Celebrating Bogalusa’s Black History
Published 1:35 am Wednesday, February 5, 2014
America celebrates its Black History throughout the month of February, and the Museums of Cassidy Park are making the recognition personal by educating and, in some cases, reminding the public about the wide-ranging contributions of local African Americans.
The Black History Exhibit will remain on display in the Pioneer Museum through the Bogalusa Centennial Celebration on July 4.
Mayor Charles Mizell asked Mary Crumedy, who has been actively involved since the Civil Rights Era, to take on the challenge of assembling the exhibit. One of the included newspaper photographs shows her walking her daughter, Sharon, to the Columbia Street School on the first day it was integrated.
Through photographs, newspaper clippings, handwritten accounts and a delightful variety of artifacts, the exhibit documents the impact of African Americans on the Bogalusa community.
That impact is far-reaching, both geographically and in areas of focus. It covers the fields of art, literature, music, sports, civic involvement and more. The exhibit proves the character of the people was, and remains, richly multi-dimensional.

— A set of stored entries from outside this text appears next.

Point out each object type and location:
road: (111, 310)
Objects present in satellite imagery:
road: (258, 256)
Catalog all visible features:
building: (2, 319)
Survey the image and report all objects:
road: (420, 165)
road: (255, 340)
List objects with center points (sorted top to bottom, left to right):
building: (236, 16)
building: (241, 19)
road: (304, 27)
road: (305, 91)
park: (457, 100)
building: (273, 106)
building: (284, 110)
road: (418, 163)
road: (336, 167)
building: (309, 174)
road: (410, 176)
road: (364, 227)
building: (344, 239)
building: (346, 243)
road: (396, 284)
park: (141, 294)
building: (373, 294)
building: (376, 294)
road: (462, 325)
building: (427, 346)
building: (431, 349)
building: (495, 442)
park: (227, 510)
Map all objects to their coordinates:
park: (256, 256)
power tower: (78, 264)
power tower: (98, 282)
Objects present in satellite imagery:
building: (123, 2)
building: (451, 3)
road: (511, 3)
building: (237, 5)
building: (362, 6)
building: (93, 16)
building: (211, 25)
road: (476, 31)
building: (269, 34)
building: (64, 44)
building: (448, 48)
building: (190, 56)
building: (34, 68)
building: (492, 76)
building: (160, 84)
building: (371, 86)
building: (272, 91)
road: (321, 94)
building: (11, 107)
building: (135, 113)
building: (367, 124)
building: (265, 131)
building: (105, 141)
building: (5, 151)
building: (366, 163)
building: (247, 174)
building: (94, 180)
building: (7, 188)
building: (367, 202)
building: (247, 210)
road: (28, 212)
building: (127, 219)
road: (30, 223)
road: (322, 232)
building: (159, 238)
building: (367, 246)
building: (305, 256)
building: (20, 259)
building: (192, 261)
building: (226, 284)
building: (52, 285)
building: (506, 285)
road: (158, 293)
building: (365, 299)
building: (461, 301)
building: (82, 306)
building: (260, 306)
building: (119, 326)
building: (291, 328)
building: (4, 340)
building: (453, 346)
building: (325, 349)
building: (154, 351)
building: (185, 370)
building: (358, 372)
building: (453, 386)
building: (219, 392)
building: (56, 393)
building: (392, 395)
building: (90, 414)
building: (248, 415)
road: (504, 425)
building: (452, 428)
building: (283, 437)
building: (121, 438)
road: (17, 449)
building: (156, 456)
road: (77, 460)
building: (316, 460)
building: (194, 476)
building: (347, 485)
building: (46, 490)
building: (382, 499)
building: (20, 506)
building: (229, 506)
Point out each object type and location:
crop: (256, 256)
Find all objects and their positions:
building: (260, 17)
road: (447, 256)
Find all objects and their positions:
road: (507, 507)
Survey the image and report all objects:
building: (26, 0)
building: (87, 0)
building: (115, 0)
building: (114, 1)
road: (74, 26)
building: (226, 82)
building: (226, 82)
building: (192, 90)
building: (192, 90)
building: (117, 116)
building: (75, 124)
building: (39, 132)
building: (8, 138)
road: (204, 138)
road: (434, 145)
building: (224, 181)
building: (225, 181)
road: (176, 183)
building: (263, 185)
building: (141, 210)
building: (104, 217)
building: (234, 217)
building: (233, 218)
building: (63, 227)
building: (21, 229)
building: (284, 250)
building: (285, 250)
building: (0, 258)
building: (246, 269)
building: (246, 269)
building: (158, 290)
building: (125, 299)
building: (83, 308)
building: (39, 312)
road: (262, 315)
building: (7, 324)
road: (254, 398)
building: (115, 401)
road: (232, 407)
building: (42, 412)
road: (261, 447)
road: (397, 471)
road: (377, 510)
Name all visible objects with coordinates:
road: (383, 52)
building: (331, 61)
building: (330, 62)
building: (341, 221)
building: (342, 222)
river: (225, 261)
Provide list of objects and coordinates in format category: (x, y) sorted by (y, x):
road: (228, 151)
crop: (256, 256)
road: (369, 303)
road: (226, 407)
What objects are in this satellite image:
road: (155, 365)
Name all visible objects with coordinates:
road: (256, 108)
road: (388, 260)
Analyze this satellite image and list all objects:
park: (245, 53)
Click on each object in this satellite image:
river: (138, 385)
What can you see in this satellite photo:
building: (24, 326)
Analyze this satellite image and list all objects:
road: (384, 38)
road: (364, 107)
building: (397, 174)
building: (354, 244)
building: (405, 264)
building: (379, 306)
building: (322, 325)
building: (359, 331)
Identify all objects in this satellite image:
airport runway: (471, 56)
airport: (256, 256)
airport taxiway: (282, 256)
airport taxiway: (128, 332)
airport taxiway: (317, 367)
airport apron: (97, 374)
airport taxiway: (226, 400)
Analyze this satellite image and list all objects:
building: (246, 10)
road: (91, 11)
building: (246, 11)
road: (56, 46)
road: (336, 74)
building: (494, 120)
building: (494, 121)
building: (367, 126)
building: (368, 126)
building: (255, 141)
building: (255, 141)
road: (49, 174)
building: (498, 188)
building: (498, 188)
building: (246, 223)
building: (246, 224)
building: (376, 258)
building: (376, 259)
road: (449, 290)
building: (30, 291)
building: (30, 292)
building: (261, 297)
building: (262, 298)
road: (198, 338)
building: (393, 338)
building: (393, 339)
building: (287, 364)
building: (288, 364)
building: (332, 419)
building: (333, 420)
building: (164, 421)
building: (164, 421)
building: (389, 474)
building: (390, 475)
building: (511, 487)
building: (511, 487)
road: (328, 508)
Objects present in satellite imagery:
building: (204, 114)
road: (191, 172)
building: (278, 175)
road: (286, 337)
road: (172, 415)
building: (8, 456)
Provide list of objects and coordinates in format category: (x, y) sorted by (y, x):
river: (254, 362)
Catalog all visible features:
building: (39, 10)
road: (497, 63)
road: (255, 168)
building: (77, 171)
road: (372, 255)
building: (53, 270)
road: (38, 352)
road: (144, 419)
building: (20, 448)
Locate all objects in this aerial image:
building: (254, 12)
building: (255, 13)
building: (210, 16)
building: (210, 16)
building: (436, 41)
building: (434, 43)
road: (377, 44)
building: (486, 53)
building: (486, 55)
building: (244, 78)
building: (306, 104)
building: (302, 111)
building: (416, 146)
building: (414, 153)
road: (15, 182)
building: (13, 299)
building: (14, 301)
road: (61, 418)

Pulitzer Prize winning poet Yusef Komunyakaa, a Bogalusa native who has 13 books in print, is featured, as is the music of Henry Roeland Byrd, aka Professor Longhair. Both men have touched people around the world.
A section on the Rhythm Aces includes a trumpet, photographs, a letter from longtime member Leroy Thompson, and handwritten music transcribed by Hump Manning, who Thompson called “most amazing.”
“He could take a record and sit at the piano and write or transpose all the parts for every instrument,” he wrote.
“To my knowledge he never had any formal music training. Just a gift from God.”
Nearby, the colorful work of artist Alvin Carter, who graced Bogalusa with murals and other public art, is celebrated. Elsewhere on the glass shelves, homage is paid to Bogalusa Tigers baseball, sports legend Lynn Powe, and to the Central Memorial Spartans.
Fading pictures and yellowing copies of Bogalusa’s black newspaper, the Informer, and The Daily News share stories of accomplishment and of struggle. Crumedy walks her child to school, with Mary Keys and her son, Lindsey, close behind. Civil Rights leaders Robert Hicks, A. Z. Young and Gayle Jenkins stand or sit amidst the rubble of a classroom under the caption, “Times have changed.”
Then Rev. James Cyrus carries the Olympic torch through Bogalusa, William Bailey Jr. is the first black man hired by the local railroad, and Willie E. Ginn’s book, The Magic City, is published posthumously.
Of course, there is more on display to stir the winds of time and blow the pages of the history book to earlier days. And the volume is intact and unfinished.
Some of the people who are featured are now gone, but their energies are conjured and live again through the written word and the artifacts they held dear. Some still live, still contribute and continue to provide reasons for members of the community, no matter the color of their skin, to take pride and to celebrate in brotherhood.
Admittance to the museum is free and it is open on Saturdays and Sundays from 1 p.m. to 4 p.m.